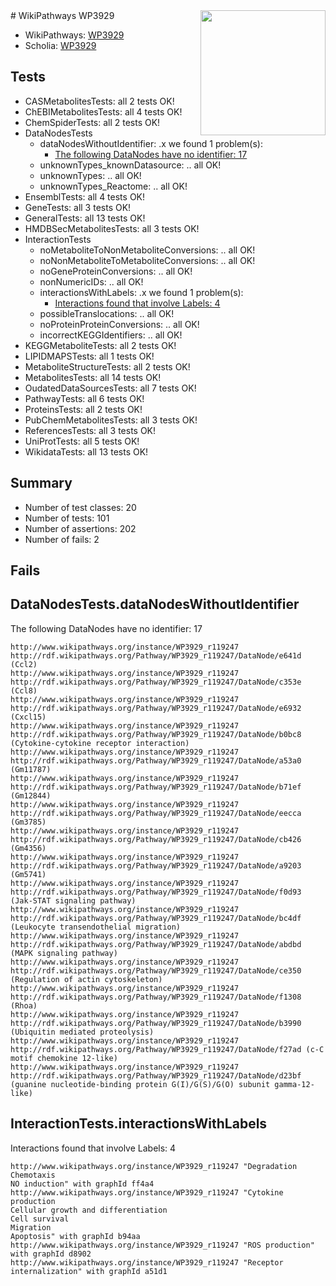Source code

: <img style="float: right; width: 200px" src="https://upload.wikimedia.org/wikipedia/commons/thumb/8/83/Wplogo_with_text_500.png/640px-Wplogo_with_text_500.png" />
# WikiPathways WP3929

* WikiPathways: [WP3929](https://new.wikipathways.org/pathways/WP3929)
* Scholia: [WP3929](https://scholia.toolforge.org/wikipathways/WP3929)
## Tests
* CASMetabolitesTests: all 2 tests OK!
* ChEBIMetabolitesTests: all 4 tests OK!
* ChemSpiderTests: all 2 tests OK!
* DataNodesTests
    * dataNodesWithoutIdentifier: .x we found 1 problem(s):
        * [The following DataNodes have no identifier: 17](#8792c497)
    * unknownTypes_knownDatasource: .. all OK!
    * unknownTypes: .. all OK!
    * unknownTypes_Reactome: .. all OK!
* EnsemblTests: all 4 tests OK!
* GeneTests: all 3 tests OK!
* GeneralTests: all 13 tests OK!
* HMDBSecMetabolitesTests: all 3 tests OK!
* InteractionTests
    * noMetaboliteToNonMetaboliteConversions: .. all OK!
    * noNonMetaboliteToMetaboliteConversions: .. all OK!
    * noGeneProteinConversions: .. all OK!
    * nonNumericIDs: .. all OK!
    * interactionsWithLabels: .x we found 1 problem(s):
        * [Interactions found that involve Labels: 4](#630d267b)
    * possibleTranslocations: .. all OK!
    * noProteinProteinConversions: .. all OK!
    * incorrectKEGGIdentifiers: .. all OK!
* KEGGMetaboliteTests: all 2 tests OK!
* LIPIDMAPSTests: all 1 tests OK!
* MetaboliteStructureTests: all 2 tests OK!
* MetabolitesTests: all 14 tests OK!
* OudatedDataSourcesTests: all 7 tests OK!
* PathwayTests: all 6 tests OK!
* ProteinsTests: all 2 tests OK!
* PubChemMetabolitesTests: all 3 tests OK!
* ReferencesTests: all 3 tests OK!
* UniProtTests: all 5 tests OK!
* WikidataTests: all 13 tests OK!


## Summary

* Number of test classes: 20
* Number of tests: 101
* Number of assertions: 202
* Number of fails: 2

## Fails

<a name="8792c497" />

## DataNodesTests.dataNodesWithoutIdentifier

The following DataNodes have no identifier: 17
```
http://www.wikipathways.org/instance/WP3929_r119247 http://rdf.wikipathways.org/Pathway/WP3929_r119247/DataNode/e641d (Ccl2)
http://www.wikipathways.org/instance/WP3929_r119247 http://rdf.wikipathways.org/Pathway/WP3929_r119247/DataNode/c353e (Ccl8)
http://www.wikipathways.org/instance/WP3929_r119247 http://rdf.wikipathways.org/Pathway/WP3929_r119247/DataNode/e6932 (Cxcl15)
http://www.wikipathways.org/instance/WP3929_r119247 http://rdf.wikipathways.org/Pathway/WP3929_r119247/DataNode/b0bc8 (Cytokine-cytokine receptor interaction)
http://www.wikipathways.org/instance/WP3929_r119247 http://rdf.wikipathways.org/Pathway/WP3929_r119247/DataNode/a53a0 (Gm11787)
http://www.wikipathways.org/instance/WP3929_r119247 http://rdf.wikipathways.org/Pathway/WP3929_r119247/DataNode/b71ef (Gm12844)
http://www.wikipathways.org/instance/WP3929_r119247 http://rdf.wikipathways.org/Pathway/WP3929_r119247/DataNode/eecca (Gm3785)
http://www.wikipathways.org/instance/WP3929_r119247 http://rdf.wikipathways.org/Pathway/WP3929_r119247/DataNode/cb426 (Gm4356)
http://www.wikipathways.org/instance/WP3929_r119247 http://rdf.wikipathways.org/Pathway/WP3929_r119247/DataNode/a9203 (Gm5741)
http://www.wikipathways.org/instance/WP3929_r119247 http://rdf.wikipathways.org/Pathway/WP3929_r119247/DataNode/f0d93 (Jak-STAT signaling pathway)
http://www.wikipathways.org/instance/WP3929_r119247 http://rdf.wikipathways.org/Pathway/WP3929_r119247/DataNode/bc4df (Leukocyte transendothelial migration)
http://www.wikipathways.org/instance/WP3929_r119247 http://rdf.wikipathways.org/Pathway/WP3929_r119247/DataNode/abdbd (MAPK signaling pathway)
http://www.wikipathways.org/instance/WP3929_r119247 http://rdf.wikipathways.org/Pathway/WP3929_r119247/DataNode/ce350 (Regulation of actin cytoskeleton)
http://www.wikipathways.org/instance/WP3929_r119247 http://rdf.wikipathways.org/Pathway/WP3929_r119247/DataNode/f1308 (Rhoa)
http://www.wikipathways.org/instance/WP3929_r119247 http://rdf.wikipathways.org/Pathway/WP3929_r119247/DataNode/b3990 (Ubiquitin mediated proteolysis)
http://www.wikipathways.org/instance/WP3929_r119247 http://rdf.wikipathways.org/Pathway/WP3929_r119247/DataNode/f27ad (c-C motif chemokine 12-like)
http://www.wikipathways.org/instance/WP3929_r119247 http://rdf.wikipathways.org/Pathway/WP3929_r119247/DataNode/d23bf (guanine nucleotide-binding protein G(I)/G(S)/G(O) subunit gamma-12-like)
```

<a name="630d267b" />

## InteractionTests.interactionsWithLabels

Interactions found that involve Labels: 4
```
http://www.wikipathways.org/instance/WP3929_r119247 "Degradation
Chemotaxis
NO induction" with graphId ff4a4
http://www.wikipathways.org/instance/WP3929_r119247 "Cytokine production
Cellular growth and differentiation
Cell survival
Migration
Apoptosis" with graphId b94aa
http://www.wikipathways.org/instance/WP3929_r119247 "ROS production" with graphId d8902
http://www.wikipathways.org/instance/WP3929_r119247 "Receptor internalization" with graphId a51d1
```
.....
■ **Exercise description**
Could you output all of the records exactly, without their pictures?

■ **Answer below**
Source code

: <img style="float: right; width: 200px" src="https://upload.wikimedia.org/wikipedia/commons/thumb/8/83/Wplogo_with_text_500.png/640px-Wplogo_with_text_500.png" />
# WikiPathways WP3929

* WikiPathways: [WP3929](https://new.wikipathways.org/pathways/WP3929)
* Scholia: [WP3929](https://scholia.toolforge.org/wikipathways/WP3929)
## Tests
* CASMetabolitesTests: all 2 tests OK!
* ChEBIMetabolitesTests: all 4 tests OK!
* ChemSpiderTests: all 2 tests OK!
* DataNodesTests
    * dataNodesWithoutIdentifier: .x we found 1 problem(s):
        * [The following DataNodes have no identifier: 17](#8792c497)
    * unknownTypes_knownDatasource: .. all OK!
    * unknownTypes: .. all OK!
    * unknownTypes_Reactome: .. all OK!
* EnsemblTests: all 4 tests OK!
* GeneTests: all 3 tests OK!
* GeneralTests: all 13 tests OK!
* HMDBSecMetabolitesTests: all 3 tests OK!
* InteractionTests
    * noMetaboliteToNonMetaboliteConversions: .. all OK!
    * noNonMetaboliteToMetaboliteConversions: .. all OK!
    * noGeneProteinConversions: .. all OK!
    * nonNumericIDs: .. all OK!
    * interactionsWithLabels: .x we found 1 problem(s):
        * [Interactions found that involve Labels: 4](#630d267b)
    * possibleTranslocations: .. all OK!
    * noProteinProteinConversions: .. all OK!
    * incorrectKEGGIdentifiers: .. all OK!
* KEGGMetaboliteTests: all 2 tests OK!
* LIPIDMAPSTests: all 1 tests OK!
* MetaboliteStructureTests: all 2 tests OK!
* MetabolitesTests: all 14 tests OK!
* OudatedDataSourcesTests: all 7 tests OK!
* PathwayTests: all 6 tests OK!
* ProteinsTests: all 2 tests OK!
* PubChemMetabolitesTests: all 3 tests OK!
* ReferencesTests: all 3 tests OK!
* UniProtTests: all 5 tests OK!
* WikidataTests: all 13 tests OK!


## Summary

* Number of test classes: 20
* Number of tests: 101
* Number of assertions: 202
* Number of fails: 2

## Fails

<a name="8792c497" />

## DataNodesTests.dataNodesWithoutIdentifier

The following DataNodes have no identifier: 17
```
http://www.wikipathways.org/instance/WP3929_r119247 http://rdf.wikipathways.org/Pathway/WP3929_r119247/DataNode/e641d (Ccl2)
http://www.wikipathways.org/instance/WP3929_r119247 http://rdf.wikipathways.org/Pathway/WP3929_r119247/DataNode/c353e (Ccl8)
http://www.wikipathways.org/instance/WP3929_r119247 http://rdf.wikipathways.org/Pathway/WP3929_r119247/DataNode/e6932 (Cxcl15)
http://www.wikipathways.org/instance/WP3929_r119247 http://rdf.wikipathways.org/Pathway/WP3929_r119247/DataNode/b0bc8 (Cytokine-cytokine receptor interaction)
http://www.wikipathways.org/instance/WP3929_r119247 http://rdf.wikipathways.org/Pathway/WP3929_r119247/DataNode/a53a0 (Gm11787)
http://www.wikipathways.org/instance/WP3929_r119247 http://rdf.wikipathways.org/Pathway/WP3929_r119247/DataNode/b71ef (Gm12844)
http://www.wikipathways.org/instance/WP3929_r119247 http://rdf.wikipathways.org/Pathway/WP3929_r119247/DataNode/eecca (Gm3785)
http://www.wikipathways.org/instance/WP3929_r119247 http://rdf.wikipathways.org/Pathway/WP3929_r119247/DataNode/cb426 (Gm4356)
http://www.wikipathways.org/instance/WP3929_r119247 http://rdf.wikipathways.org/Pathway/WP3929_r119247/DataNode/a9203 (Gm5741)
http://www.wikipathways.org/instance/WP3929_r119247 http://rdf.wikipathways.org/Pathway/WP3929_r119247/DataNode/f0d93 (Jak-STAT signaling pathway)
http://www.wikipathways.org/instance/WP3929_r119247 http://rdf.wikipathways.org/Pathway/WP3929_r119247/DataNode/bc4df (Leukocyte transendothelial migration)
http://www.wikipathways.org/instance/WP3929_r119247 http://rdf.wikipathways.org/Pathway/WP3929_r119247/DataNode/abdbd (MAPK signaling pathway)
http://www.wikipathways.org/instance/WP3929_r119247 http://rdf.wikipathways.org/Pathway/WP3929_r119247/DataNode/ce350 (Regulation of actin cytoskeleton)
http://www.wikipathways.org/instance/WP3929_r119247 http://rdf.wikipathways.org/Pathway/WP3929_r119247/DataNode/f1308 (Rhoa)
http://www.wikipathways.org/instance/WP3929_r119247 http://rdf.wikipathways.org/Pathway/WP3929_r119247/DataNode/b3990 (Ubiquitin mediated proteolysis)
http://www.wikipathways.org/instance/WP3929_r119247 http://rdf.wikipathways.org/Pathway/WP3929_r119247/DataNode/f27ad (c-C motif chemokine 12-like)
http://www.wikipathways.org/instance/WP3929_r119247 http://rdf.wikipathways.org/Pathway/WP3929_r119247/DataNode/d23bf (guanine nucleotide-binding protein G(I)/G(S)/G(O) subunit gamma-12-like)
```

<a name="630d267b" />

## InteractionTests.interactionsWithLabels

Interactions found that involve Labels: 4
```
http://www.wikipathways.org/instance/WP3929_r119247 "Degradation
Chemotaxis
NO induction" with graphId ff4a4
http://www.wikipathways.org/instance/WP3929_r119247 "Cytokine production
Cellular growth and differentiation
Cell survival
Migration
Apoptosis" with graphId b94aa
http://www.wikipathways.org/instance/WP3929_r119247 "ROS production" with graphId d8902
http://www.wikipathways.org/instance/WP3929_r119247 "Receptor internalization" with graphId a51d1
```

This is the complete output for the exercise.